Monotonic (part duex)

Kevin Myers posted a comment on our monotonic post, which provided a lot more detail on the monotonic function (thanks Kevin) so I thought I would post them as an article.

Kevin says….

Here are some very preliminary unpublished docs that were put together when MONOTONIC was added in SAS 8.2. This has not received any official testing/verification/approval by SAS Institute personnel:

MONOTONIC

Returns a series of monotonically increasing values

Category: Special (Is this the right category?)
Syntax
Arguments
Details
Examples
Example 1: Creating Row Identifiers for a Simple SQL Query
Example 2: Generating Distinct Streams of Values
Example 3: Influencing MONOTONIC Evaluation with Arguments
See Also

Syntax

MONOTONIC(>>)

Arguments

argument
is any valid numeric or character expression. No arguments are required, but any number of arguments may be provided.

Details

The MONOTONIC function returns the series of monotonically increasing integers (1, 2, 3, …). Each time the function is evaluated, it returns the next integer from the series. It is particularly useful for returning a series of values that may be used for purposes such as dynamically generating row identifiers or counters in PROC SQL. See Generating Row Identifiers for a Simple SQL Query.

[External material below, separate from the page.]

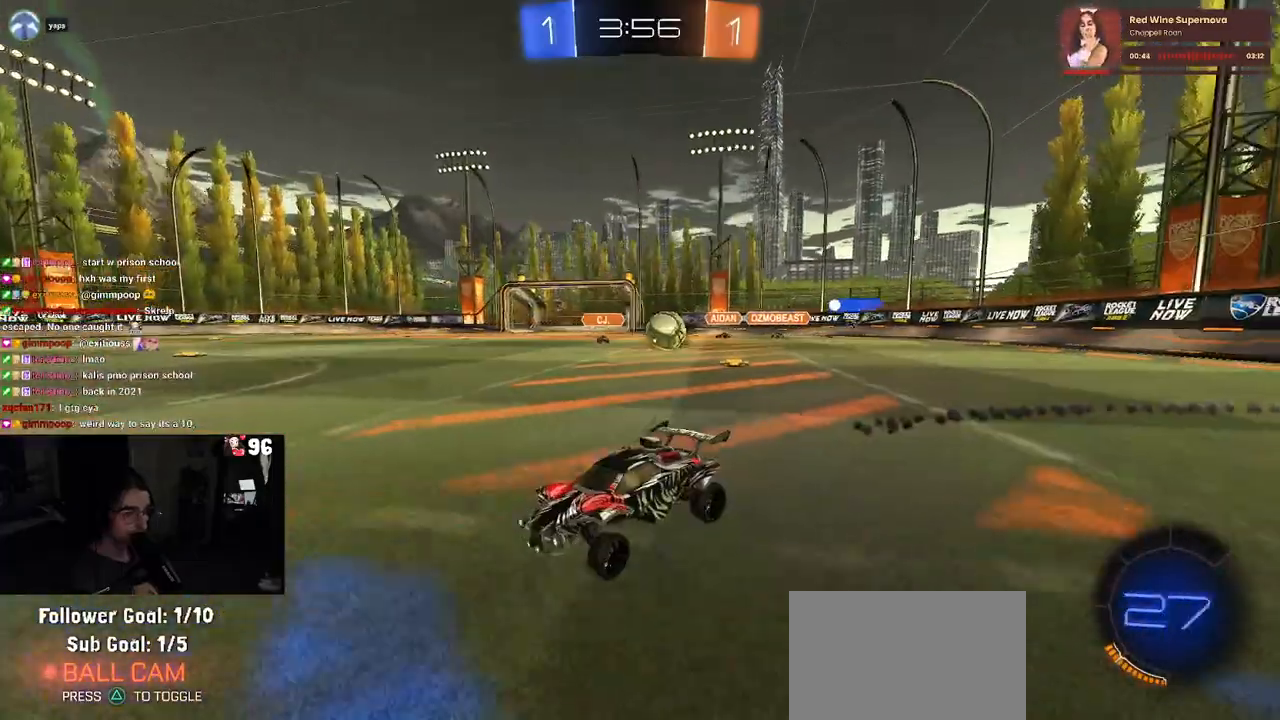
{"buttons": ["R2"], "left_stick": "center", "right_stick": "center", "events": [[150, "left_stick", "center"]]}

To generate a series of values that does not start with 1 or does not increment by 1, you may wish to create an expression that applies an offset and/or a multiplier to the values that are returned from the MONOTONIC function.

Each separate use of the MONTONIC function within a data step or SQL query will return a separate series of values. If values from the same MONOTONIC series are required at multiple points within the same data step or SQL query, then a variable should be used to store the result of a single call to the MONOTONIC function, and that variable can then be used to provide the additional values where they are required. See Generating Distinct Streams of Values.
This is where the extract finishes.